Task description
Reproduce the whole listing word for word. Leave every image out.

Recorded data
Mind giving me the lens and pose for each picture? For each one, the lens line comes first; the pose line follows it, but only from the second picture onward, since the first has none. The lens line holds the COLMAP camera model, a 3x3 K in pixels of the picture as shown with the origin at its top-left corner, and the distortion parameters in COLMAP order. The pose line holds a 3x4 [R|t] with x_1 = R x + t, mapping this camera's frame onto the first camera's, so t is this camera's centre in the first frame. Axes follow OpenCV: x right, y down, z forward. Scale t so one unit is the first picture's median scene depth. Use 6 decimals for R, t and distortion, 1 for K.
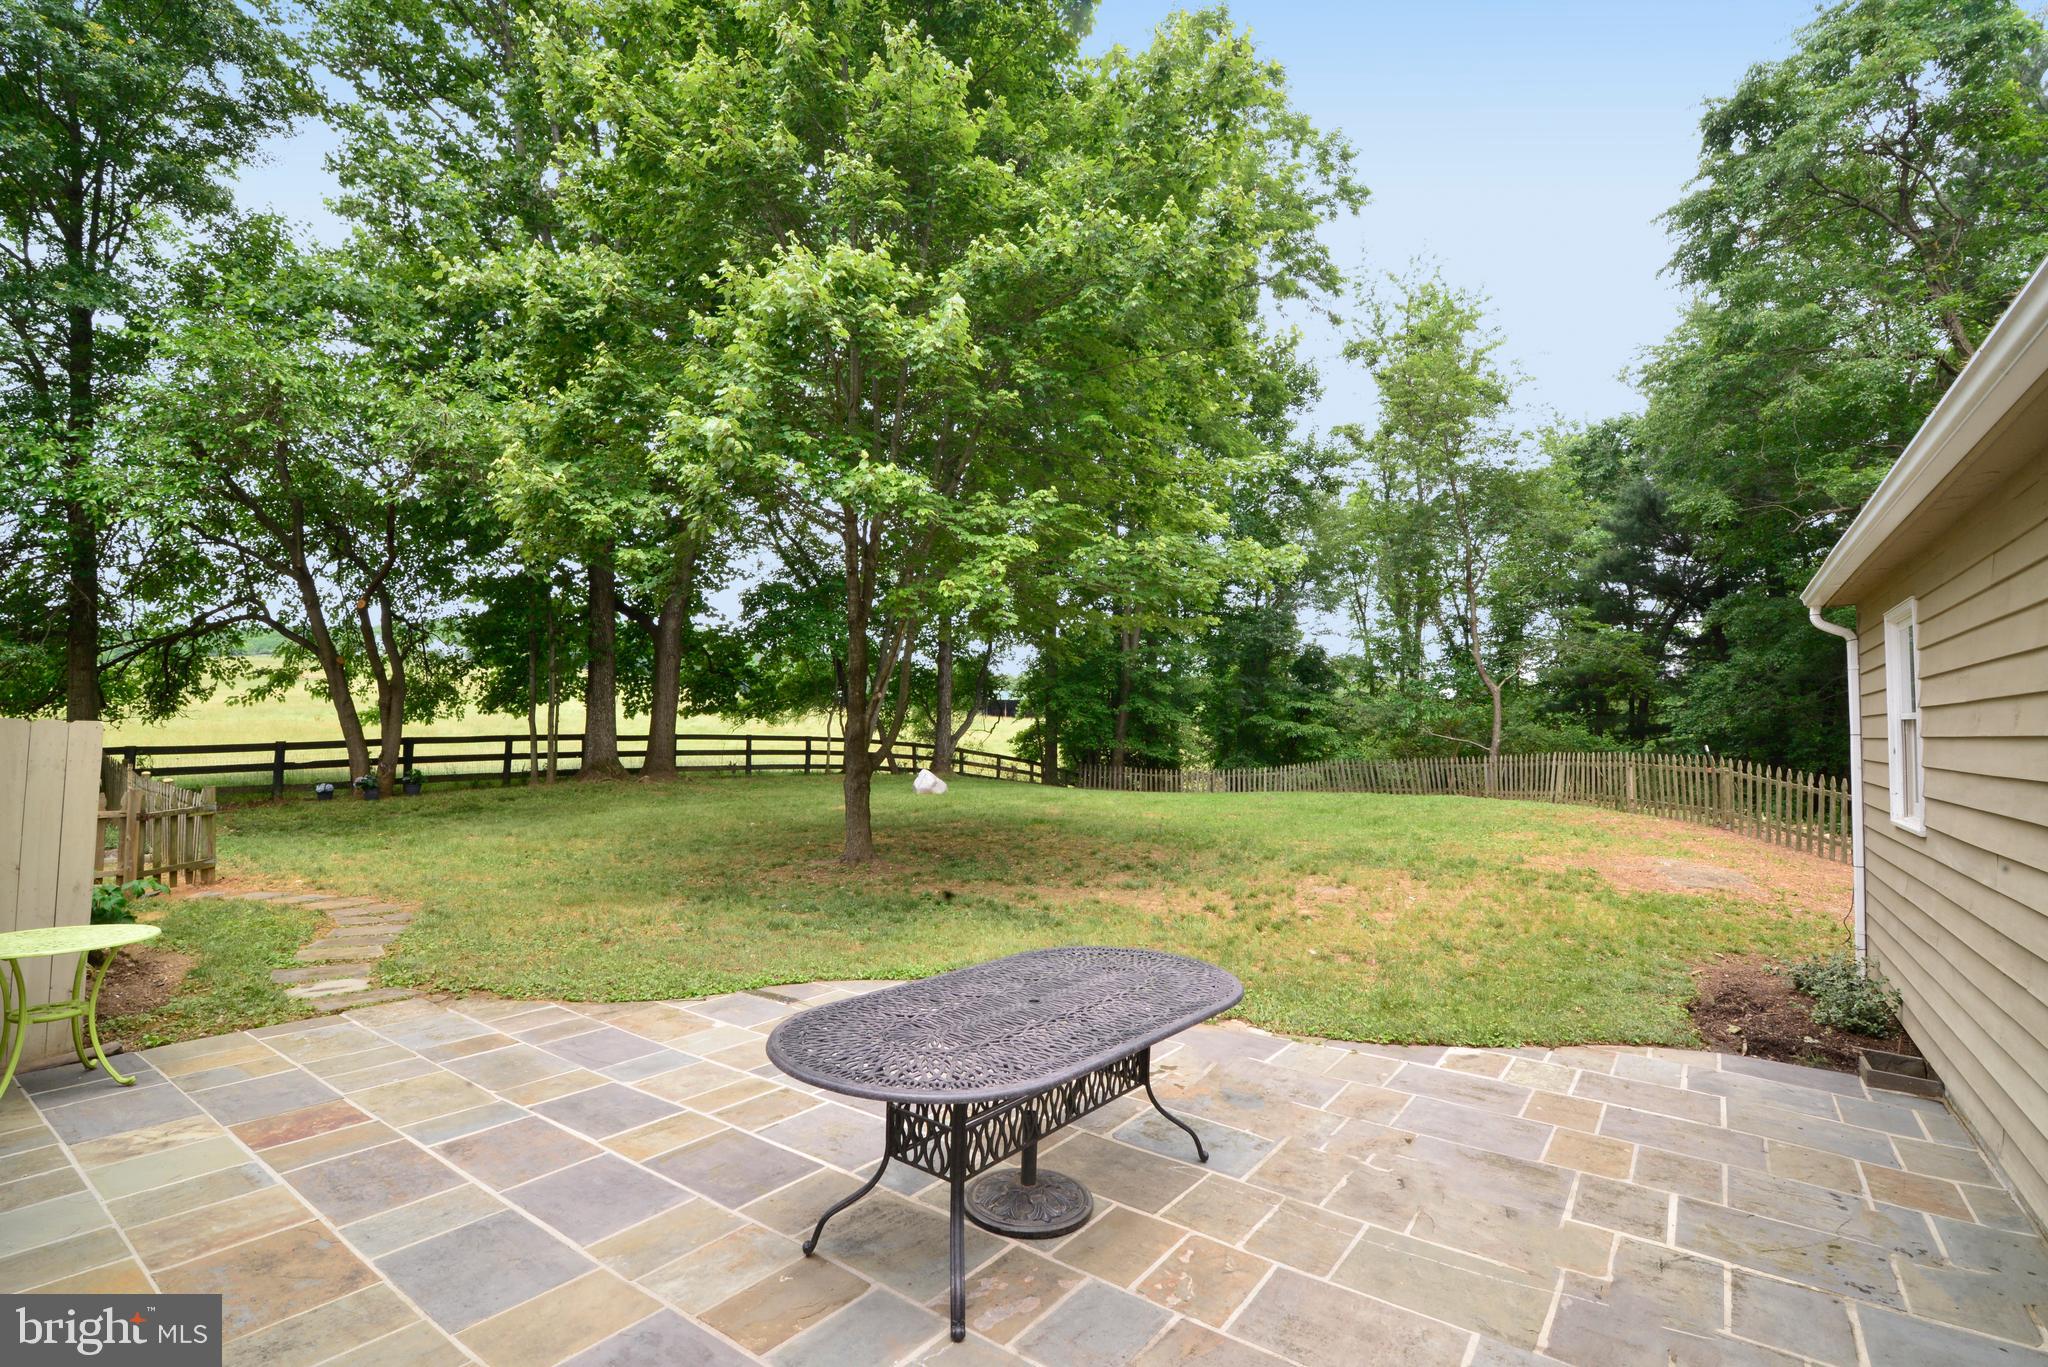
lens RADIAL K [[937.1, 0, 1022.3], [0, 937.1, 688.1], [0, 0, 1]] dist [-0.016879, 0.000186]
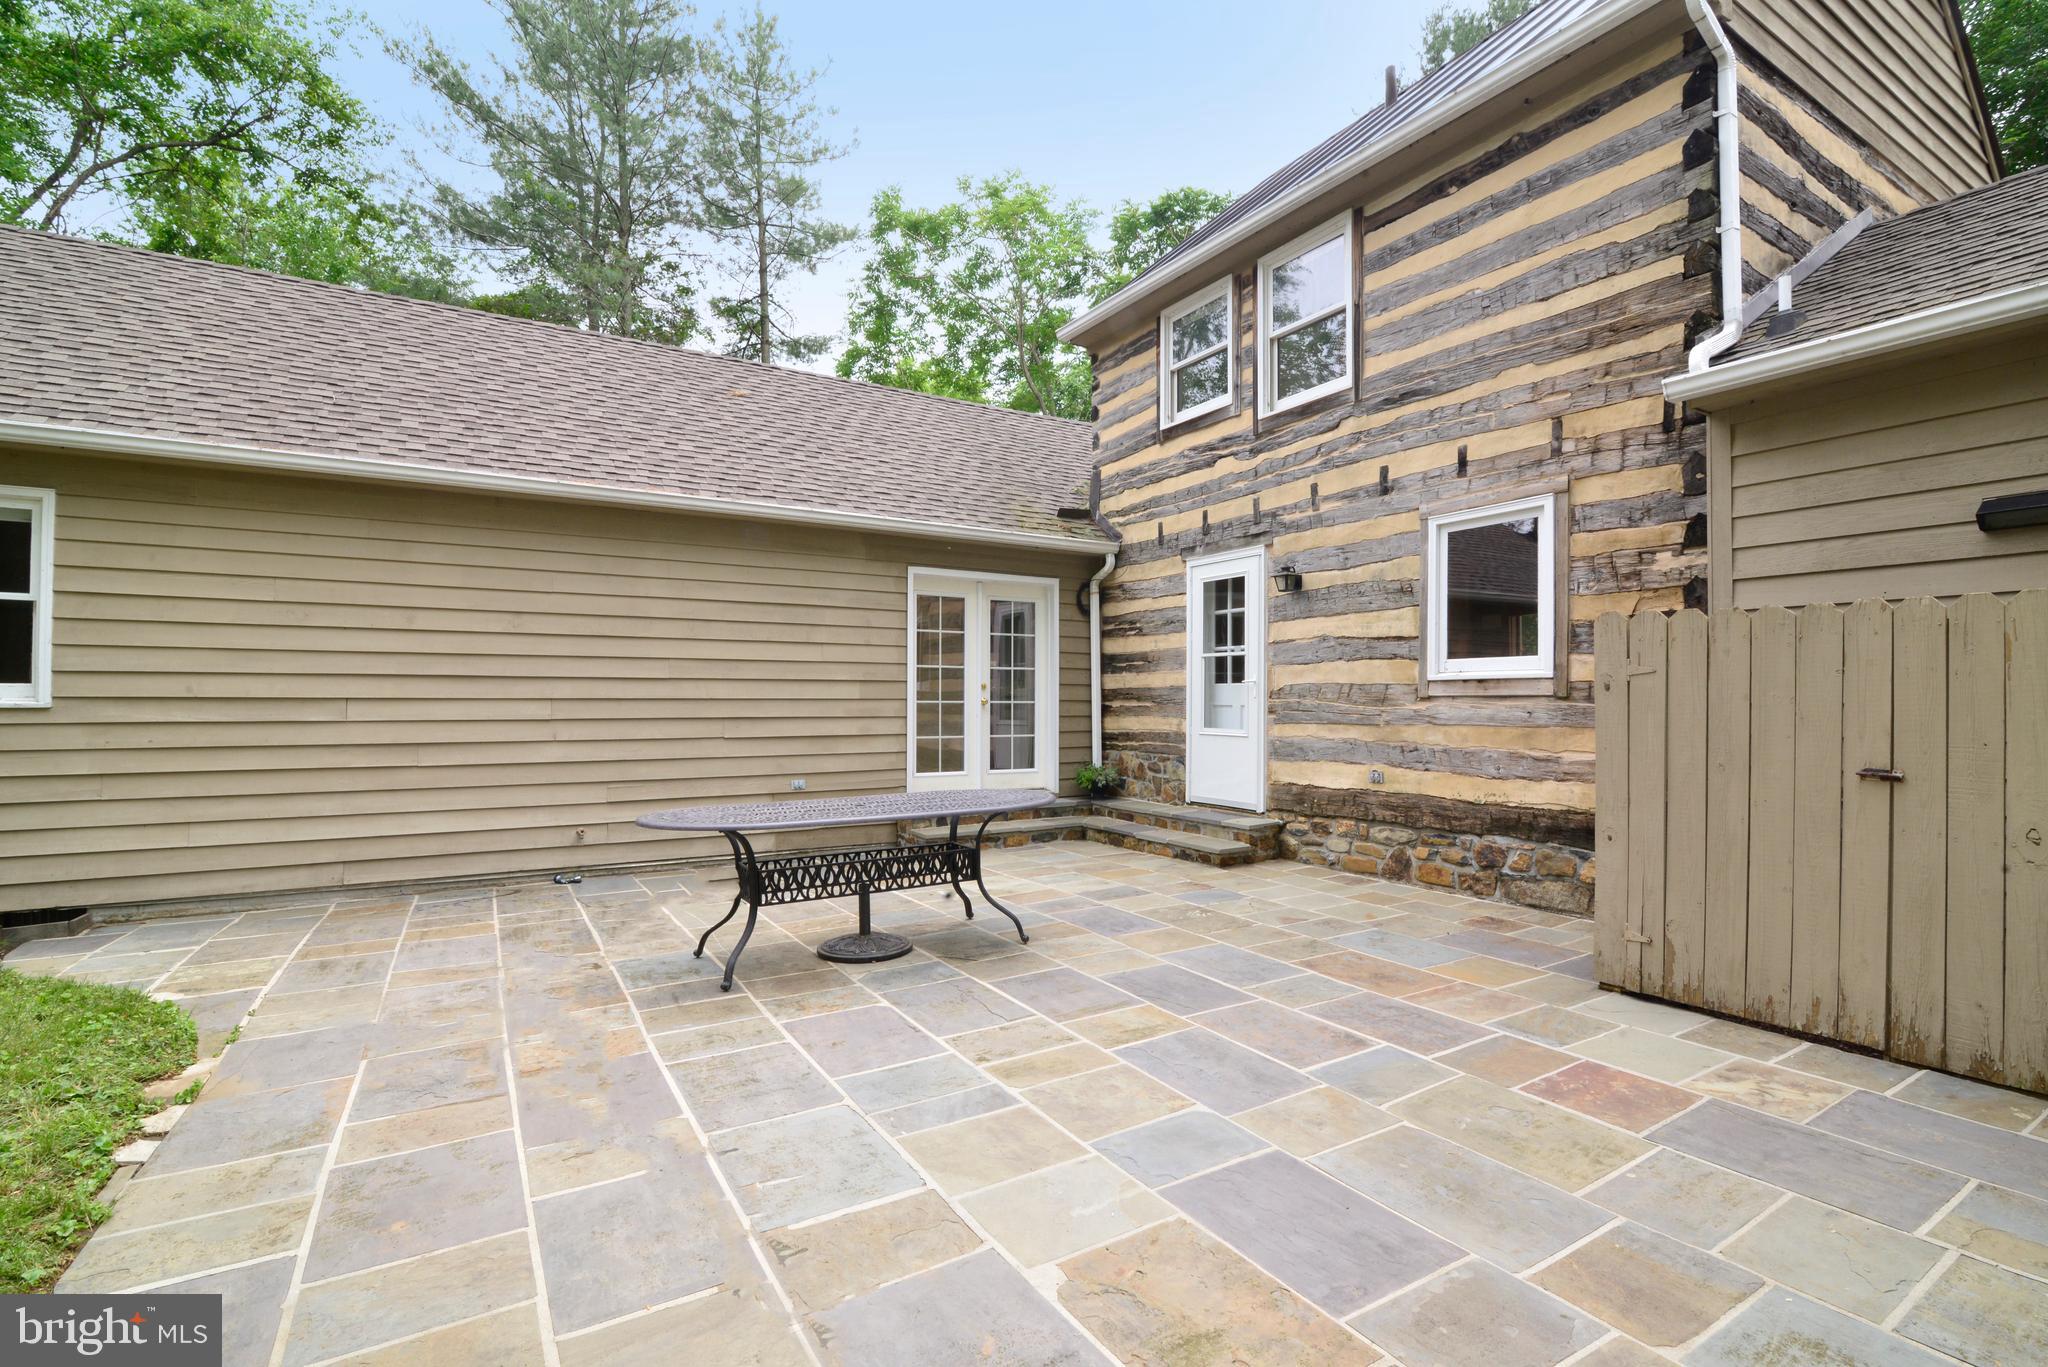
lens RADIAL K [[937.1, 0, 1029.1], [0, 937.1, 691.5], [0, 0, 1]] dist [-0.016879, 0.000186]
pose [[-0.924153, -0.003450, 0.382006, -0.648583], [-0.026354, 0.998153, -0.054741, 0.209968], [-0.381112, -0.060656, -0.922537, 1.921574]]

Exercise solution
Mind giving me the lens and pose for each picture? For each one, the lens line comes first; the pose line follows it, but only from the second picture onward, since the first has none. The lens line holds the COLMAP camera model, a 3x3 K in pixels of the picture as shown with the origin at its top-left corner, and the distortion parameters in COLMAP order. The pose line holds a 3x4 [R|t] with x_1 = R x + t, mapping this camera's frame onto the first camera's, so t is this camera's centre in the first frame. Axes follow OpenCV: x right, y down, z forward. Scale t so one unit is the first picture's median scene depth. Use 6 decimals for R, t and distortion, 1 for K.
lens RADIAL K [[937.1, 0, 1022.3], [0, 937.1, 688.1], [0, 0, 1]] dist [-0.016879, 0.000186]
lens RADIAL K [[937.1, 0, 1029.1], [0, 937.1, 691.5], [0, 0, 1]] dist [-0.016879, 0.000186]
pose [[-0.924153, -0.003450, 0.382006, -0.648583], [-0.026354, 0.998153, -0.054741, 0.209968], [-0.381112, -0.060656, -0.922537, 1.921574]]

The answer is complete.